■ **CHECK YOUR UNDERSTANDING**:
[1] In the passage about founding Tectonica, what year was the company founded?
[2] Write out the passage about founding Tectonica word for word, starting with "This is unfortunate" and going on through "to important causes.".
[3] Continue the passage about founding Tectonica from the point where it stops.
PASSAGE PROVIDED START
I was an unlikely candidate to start, and grow a business with substantial impact in politics around the globe. When Mariana Spada and I founded Tectonica in 2012, we lacked connections, had minimal political experience beyond our own activism, and grappled with the challenges of launching a business in Argentina, a place distant from many political practice innovations. 

My professional background was in social services and healthcare for homeless individuals, my studies centered on literature and philosophy, and my energy was channelled into community activism, rather than the practical skills typically associated with entrepreneurial success. My business partner Mariana hailed, small town in the Argentine province of Entre Rios, as well had no formal studies in business or politics, but as well had studied literature.  By all accounts, our odds of success were slim. I ventured into this endeavour fueled in part by the unexpected death of my husband at the age of 31, which made everything seem unreal and left me unafraid of pursuing even the most previously unimaginable, audacious and ambitious plans. Nonetheless, our journey was far more challenging than it should have been, and many in our shoes might have given up. I'm not alone in this challenging path; numerous individuals have found their entry into political participation and community leadership retrospectively costly.

This is unfortunate because I believe that my unconventional background enriches the work I do and the unique perspective I offer. I view my atypical experiences as an asset to our work and the organisations we support. Moreover, I believe that there are others with even more significant life experiences who are being excluded from making substantial contributions to important causes.

In addition to establishing a network and building a reputation, gaining access to information proved to be one of the most formidable challenges in this line of work. In the business world, this challenge simply entailed acquiring knowledge about a diverse array of business operations necessary to run a small business effectively. (It took me at least a decade to acquire this essential knowledge, and I continue to learn.) However, in the realm of political and organizing work, it often felt deliberately obstructed, with information seemingly kept intentionally out of reach by those already engaged in the field. I acknowledge the rationale behind this approach; political work often relies on safeguarding specialized knowledge, and sharing campaign organizational strategies can jeopardize the success of other campaigns. Moreover, we are all too often constrained by limited resources, making it challenging to amass and disseminate copious amounts of information. 

(It was precisely this dearth of accessible information that served as the inspiration behind the establishment of the Tectonica Organizing Network. Unlike other networks, it operates without funding from progressive foundations; instead, it is built entirely on the modest resources of Tectonica. The primary objective is to share the knowledge we've accumulated with fellow progressives, recognizing that our impact can extend far beyond our individual clients.)

AI changes this game. Looking at the access to best practices through systems like ChatGPT makes me wish I had such tools when we started Tectonica. Today I use the tools for researching and comparing organizational structure practices, help develop departmental OKRs, find information on alternative ways to measure impact, and have it write up a basic business admin procedure within best practices in astounding time.

Generative AI has been shown generally to reduce skills gaps, opening more possibilities. I believe this is incredibly important for our industry to be more democratic and representative. For campaigns, those starting or going on to lead organizations, it means a reduction in barriers to entry that used to keep the gates shut to an elite group of insiders. We need more presence of people with unique life experiences and communities underrepresented in doing big things in the civic space.
PASSAGE PROVIDED END
DATA RECORDS START
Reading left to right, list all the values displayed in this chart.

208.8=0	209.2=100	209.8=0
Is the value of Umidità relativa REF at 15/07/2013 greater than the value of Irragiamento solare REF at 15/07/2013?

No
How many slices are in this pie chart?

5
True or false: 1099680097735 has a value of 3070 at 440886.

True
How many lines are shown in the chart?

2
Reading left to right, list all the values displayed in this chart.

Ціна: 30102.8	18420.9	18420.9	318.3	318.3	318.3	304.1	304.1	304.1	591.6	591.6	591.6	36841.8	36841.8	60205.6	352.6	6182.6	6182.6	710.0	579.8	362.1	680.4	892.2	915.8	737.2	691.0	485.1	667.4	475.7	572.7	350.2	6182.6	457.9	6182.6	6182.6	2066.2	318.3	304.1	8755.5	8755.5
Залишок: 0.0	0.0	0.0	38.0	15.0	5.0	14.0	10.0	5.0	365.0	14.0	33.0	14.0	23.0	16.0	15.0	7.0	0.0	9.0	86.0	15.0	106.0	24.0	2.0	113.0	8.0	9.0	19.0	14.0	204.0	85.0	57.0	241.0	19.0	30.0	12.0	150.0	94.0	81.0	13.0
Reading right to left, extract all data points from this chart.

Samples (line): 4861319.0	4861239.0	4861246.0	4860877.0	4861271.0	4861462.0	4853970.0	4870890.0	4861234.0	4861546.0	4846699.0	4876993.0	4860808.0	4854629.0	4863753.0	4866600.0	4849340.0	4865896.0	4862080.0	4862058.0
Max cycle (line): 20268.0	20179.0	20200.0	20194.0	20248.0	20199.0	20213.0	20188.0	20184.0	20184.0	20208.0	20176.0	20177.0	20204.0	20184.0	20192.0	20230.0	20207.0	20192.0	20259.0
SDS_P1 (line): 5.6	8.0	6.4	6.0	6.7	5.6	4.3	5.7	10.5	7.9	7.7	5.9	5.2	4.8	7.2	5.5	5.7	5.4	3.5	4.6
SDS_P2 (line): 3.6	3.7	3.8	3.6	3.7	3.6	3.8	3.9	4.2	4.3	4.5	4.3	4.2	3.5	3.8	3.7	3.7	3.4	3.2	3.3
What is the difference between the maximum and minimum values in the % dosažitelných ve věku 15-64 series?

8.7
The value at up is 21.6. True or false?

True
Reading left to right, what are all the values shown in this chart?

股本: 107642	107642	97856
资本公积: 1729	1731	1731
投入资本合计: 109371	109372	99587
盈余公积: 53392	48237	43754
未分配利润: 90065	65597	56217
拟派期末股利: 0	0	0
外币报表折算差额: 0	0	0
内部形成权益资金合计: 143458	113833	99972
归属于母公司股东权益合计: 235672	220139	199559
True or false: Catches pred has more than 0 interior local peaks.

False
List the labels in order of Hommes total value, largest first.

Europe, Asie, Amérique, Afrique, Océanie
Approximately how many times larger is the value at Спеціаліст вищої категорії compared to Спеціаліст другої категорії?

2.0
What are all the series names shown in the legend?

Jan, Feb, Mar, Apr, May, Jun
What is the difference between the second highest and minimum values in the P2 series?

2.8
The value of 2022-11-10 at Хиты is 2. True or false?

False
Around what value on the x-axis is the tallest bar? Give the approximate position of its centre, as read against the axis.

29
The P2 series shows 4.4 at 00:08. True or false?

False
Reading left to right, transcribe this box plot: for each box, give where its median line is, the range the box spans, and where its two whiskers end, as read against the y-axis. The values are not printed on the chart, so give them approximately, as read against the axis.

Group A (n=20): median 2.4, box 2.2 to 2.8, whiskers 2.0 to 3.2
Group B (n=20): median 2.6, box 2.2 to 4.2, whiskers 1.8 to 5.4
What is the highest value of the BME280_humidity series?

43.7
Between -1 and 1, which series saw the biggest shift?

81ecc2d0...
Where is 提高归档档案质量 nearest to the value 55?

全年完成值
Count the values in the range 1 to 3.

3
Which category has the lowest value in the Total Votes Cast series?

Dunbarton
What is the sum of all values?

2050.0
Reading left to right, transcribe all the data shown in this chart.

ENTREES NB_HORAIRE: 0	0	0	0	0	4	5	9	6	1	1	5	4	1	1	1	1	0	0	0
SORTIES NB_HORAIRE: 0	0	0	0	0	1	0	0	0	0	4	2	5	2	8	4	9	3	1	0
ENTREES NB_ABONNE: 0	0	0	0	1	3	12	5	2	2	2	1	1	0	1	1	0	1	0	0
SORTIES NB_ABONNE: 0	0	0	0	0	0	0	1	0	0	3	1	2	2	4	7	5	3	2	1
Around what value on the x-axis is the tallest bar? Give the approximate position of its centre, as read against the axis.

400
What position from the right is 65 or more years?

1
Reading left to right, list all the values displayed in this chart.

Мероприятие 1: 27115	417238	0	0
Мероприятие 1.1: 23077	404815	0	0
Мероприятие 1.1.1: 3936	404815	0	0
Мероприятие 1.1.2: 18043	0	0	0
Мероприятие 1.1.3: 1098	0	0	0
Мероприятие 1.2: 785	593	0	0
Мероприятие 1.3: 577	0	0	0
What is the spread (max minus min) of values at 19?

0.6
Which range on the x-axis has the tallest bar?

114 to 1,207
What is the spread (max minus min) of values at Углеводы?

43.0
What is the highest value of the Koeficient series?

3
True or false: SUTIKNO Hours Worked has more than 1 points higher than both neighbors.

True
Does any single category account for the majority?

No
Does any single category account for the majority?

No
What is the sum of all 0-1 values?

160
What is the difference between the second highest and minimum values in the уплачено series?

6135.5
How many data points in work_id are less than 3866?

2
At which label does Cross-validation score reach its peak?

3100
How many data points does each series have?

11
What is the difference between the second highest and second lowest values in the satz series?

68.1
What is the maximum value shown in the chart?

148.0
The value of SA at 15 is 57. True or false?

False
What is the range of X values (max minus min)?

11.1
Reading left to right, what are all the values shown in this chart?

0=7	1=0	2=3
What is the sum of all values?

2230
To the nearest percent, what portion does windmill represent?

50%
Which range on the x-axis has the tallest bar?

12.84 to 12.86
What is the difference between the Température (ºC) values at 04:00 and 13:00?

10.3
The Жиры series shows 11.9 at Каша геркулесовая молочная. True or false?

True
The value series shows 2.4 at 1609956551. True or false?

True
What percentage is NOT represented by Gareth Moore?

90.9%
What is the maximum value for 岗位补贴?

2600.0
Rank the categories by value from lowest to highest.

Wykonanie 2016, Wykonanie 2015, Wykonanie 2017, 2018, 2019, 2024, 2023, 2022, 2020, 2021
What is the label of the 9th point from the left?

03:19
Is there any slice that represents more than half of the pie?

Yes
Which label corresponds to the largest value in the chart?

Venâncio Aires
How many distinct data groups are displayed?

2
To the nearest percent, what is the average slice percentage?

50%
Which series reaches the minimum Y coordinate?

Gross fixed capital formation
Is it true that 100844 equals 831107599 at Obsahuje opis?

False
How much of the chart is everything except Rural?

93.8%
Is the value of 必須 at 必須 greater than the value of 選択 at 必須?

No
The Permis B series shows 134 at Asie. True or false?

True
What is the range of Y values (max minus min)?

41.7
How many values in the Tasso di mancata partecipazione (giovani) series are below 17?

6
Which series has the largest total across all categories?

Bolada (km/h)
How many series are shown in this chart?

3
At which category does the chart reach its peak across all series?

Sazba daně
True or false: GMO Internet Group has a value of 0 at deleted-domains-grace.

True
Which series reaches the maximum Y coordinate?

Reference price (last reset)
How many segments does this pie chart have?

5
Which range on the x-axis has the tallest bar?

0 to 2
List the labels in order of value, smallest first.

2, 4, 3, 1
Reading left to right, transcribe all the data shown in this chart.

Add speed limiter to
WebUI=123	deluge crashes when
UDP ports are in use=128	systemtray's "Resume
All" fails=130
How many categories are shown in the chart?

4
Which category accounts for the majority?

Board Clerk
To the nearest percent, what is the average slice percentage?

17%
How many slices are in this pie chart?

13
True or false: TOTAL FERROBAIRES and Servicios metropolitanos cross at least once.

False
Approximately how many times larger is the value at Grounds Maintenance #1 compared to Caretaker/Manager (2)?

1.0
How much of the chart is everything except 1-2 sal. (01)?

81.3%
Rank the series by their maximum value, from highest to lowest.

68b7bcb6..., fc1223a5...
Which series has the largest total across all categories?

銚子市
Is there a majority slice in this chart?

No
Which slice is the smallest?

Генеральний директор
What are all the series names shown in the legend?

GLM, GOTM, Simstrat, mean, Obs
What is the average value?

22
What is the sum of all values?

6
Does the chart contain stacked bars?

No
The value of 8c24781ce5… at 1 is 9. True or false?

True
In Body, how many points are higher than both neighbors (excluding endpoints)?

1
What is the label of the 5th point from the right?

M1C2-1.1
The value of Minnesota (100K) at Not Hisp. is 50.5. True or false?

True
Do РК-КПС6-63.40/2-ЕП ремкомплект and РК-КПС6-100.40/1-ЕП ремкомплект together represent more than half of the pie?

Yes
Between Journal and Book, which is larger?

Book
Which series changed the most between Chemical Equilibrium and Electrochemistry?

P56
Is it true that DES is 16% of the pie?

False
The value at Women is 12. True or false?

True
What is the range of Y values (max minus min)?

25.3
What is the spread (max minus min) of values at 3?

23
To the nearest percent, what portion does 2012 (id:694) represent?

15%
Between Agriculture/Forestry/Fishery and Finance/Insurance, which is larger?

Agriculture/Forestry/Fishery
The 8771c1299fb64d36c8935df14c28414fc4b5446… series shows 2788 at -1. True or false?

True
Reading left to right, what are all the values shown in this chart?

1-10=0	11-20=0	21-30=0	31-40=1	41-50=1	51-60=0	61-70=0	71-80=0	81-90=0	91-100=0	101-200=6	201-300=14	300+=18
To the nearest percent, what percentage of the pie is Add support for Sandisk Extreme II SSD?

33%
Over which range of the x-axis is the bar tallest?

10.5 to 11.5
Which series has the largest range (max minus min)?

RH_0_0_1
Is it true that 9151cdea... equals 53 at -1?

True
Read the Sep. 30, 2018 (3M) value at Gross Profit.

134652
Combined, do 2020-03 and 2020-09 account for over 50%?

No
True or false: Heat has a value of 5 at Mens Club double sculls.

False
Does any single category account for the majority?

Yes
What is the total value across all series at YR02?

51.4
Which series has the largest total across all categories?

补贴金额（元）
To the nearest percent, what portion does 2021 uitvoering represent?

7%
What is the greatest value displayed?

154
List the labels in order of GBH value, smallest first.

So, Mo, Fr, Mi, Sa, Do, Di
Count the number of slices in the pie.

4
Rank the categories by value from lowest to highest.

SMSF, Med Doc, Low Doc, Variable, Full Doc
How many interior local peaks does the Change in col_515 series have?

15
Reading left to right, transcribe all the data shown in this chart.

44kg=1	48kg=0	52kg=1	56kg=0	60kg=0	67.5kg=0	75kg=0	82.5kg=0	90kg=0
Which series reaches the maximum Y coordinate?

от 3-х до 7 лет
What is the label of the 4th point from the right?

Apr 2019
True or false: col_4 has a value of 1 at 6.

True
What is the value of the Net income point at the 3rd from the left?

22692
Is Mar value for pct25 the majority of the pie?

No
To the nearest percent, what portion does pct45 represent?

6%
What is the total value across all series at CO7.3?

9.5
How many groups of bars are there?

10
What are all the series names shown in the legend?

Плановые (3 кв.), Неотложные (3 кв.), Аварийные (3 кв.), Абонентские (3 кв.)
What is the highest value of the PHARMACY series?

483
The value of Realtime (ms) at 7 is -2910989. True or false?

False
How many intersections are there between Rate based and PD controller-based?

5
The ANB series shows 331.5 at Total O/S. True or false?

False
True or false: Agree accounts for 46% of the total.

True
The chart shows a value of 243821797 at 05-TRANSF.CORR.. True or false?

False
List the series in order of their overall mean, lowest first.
DATA RECORDS END
■ **PER-TASK ANSWERS**:
[1] 2012

[2]
This is unfortunate because I believe that my unconventional background enriches the work I do and the unique perspective I offer. I view my atypical experiences as an asset to our work and the organisations we support. Moreover, I believe that there are others with even more significant life experiences who are being excluded from making substantial contributions to important causes.

[3]
It's not simply a matter of resigning ourselves to the realities of AI tools; it's about leaning into their potential for good while being aware and mitigating their potential for harm. Equally a concern is the larger harm of ignoring those who could most benefit from AI use. We need to differentiate fear of the impact of AI with the reality that not training and encouraging AI use - especially among communities already disenfranchised - holds great danger. Embracing AI responsibly and ethically is essential to ensure that it benefits everyone, particularly those who have historically been underrepresented and marginalized in the political and civic space. Our campaigns and organizations aim to take on those who already wield greater power. We cannot cede additional power by bypassing this opportunity. 

How we use AI tools that are out there, commercial or campaign-specific, is key. When we use these tools, we must first be aware of the context in which we are using them, what we are replacing, and how much say they have in the process. The devil is indeed in the details. There is a major difference in using the tools as the primary source for the creation of a political speech and then editing it before giving a speech, than using it for edits and suggestions for a speech that is already written. Using it for analyzing data and helping us understand it more deeply is different than handing over the reins of an assumed political vision for the efficiencies of campaign operations.

Some key things to mitigate in their use are:

  • Mitigation with our own datasets being used, careful instructions that attend to vision, etc.
  • Providing transparency with the use of tools, for example, using disclaimers stating which AI was used and how. This is important because AI is replicating humans and tricking people into thinking it's an authentic voice, which has the potential to do much damage - individually and systemically.
  • Transparency in its role, particularly in political work. If we are afraid the audience won’t accept our use, we should reconsider its use.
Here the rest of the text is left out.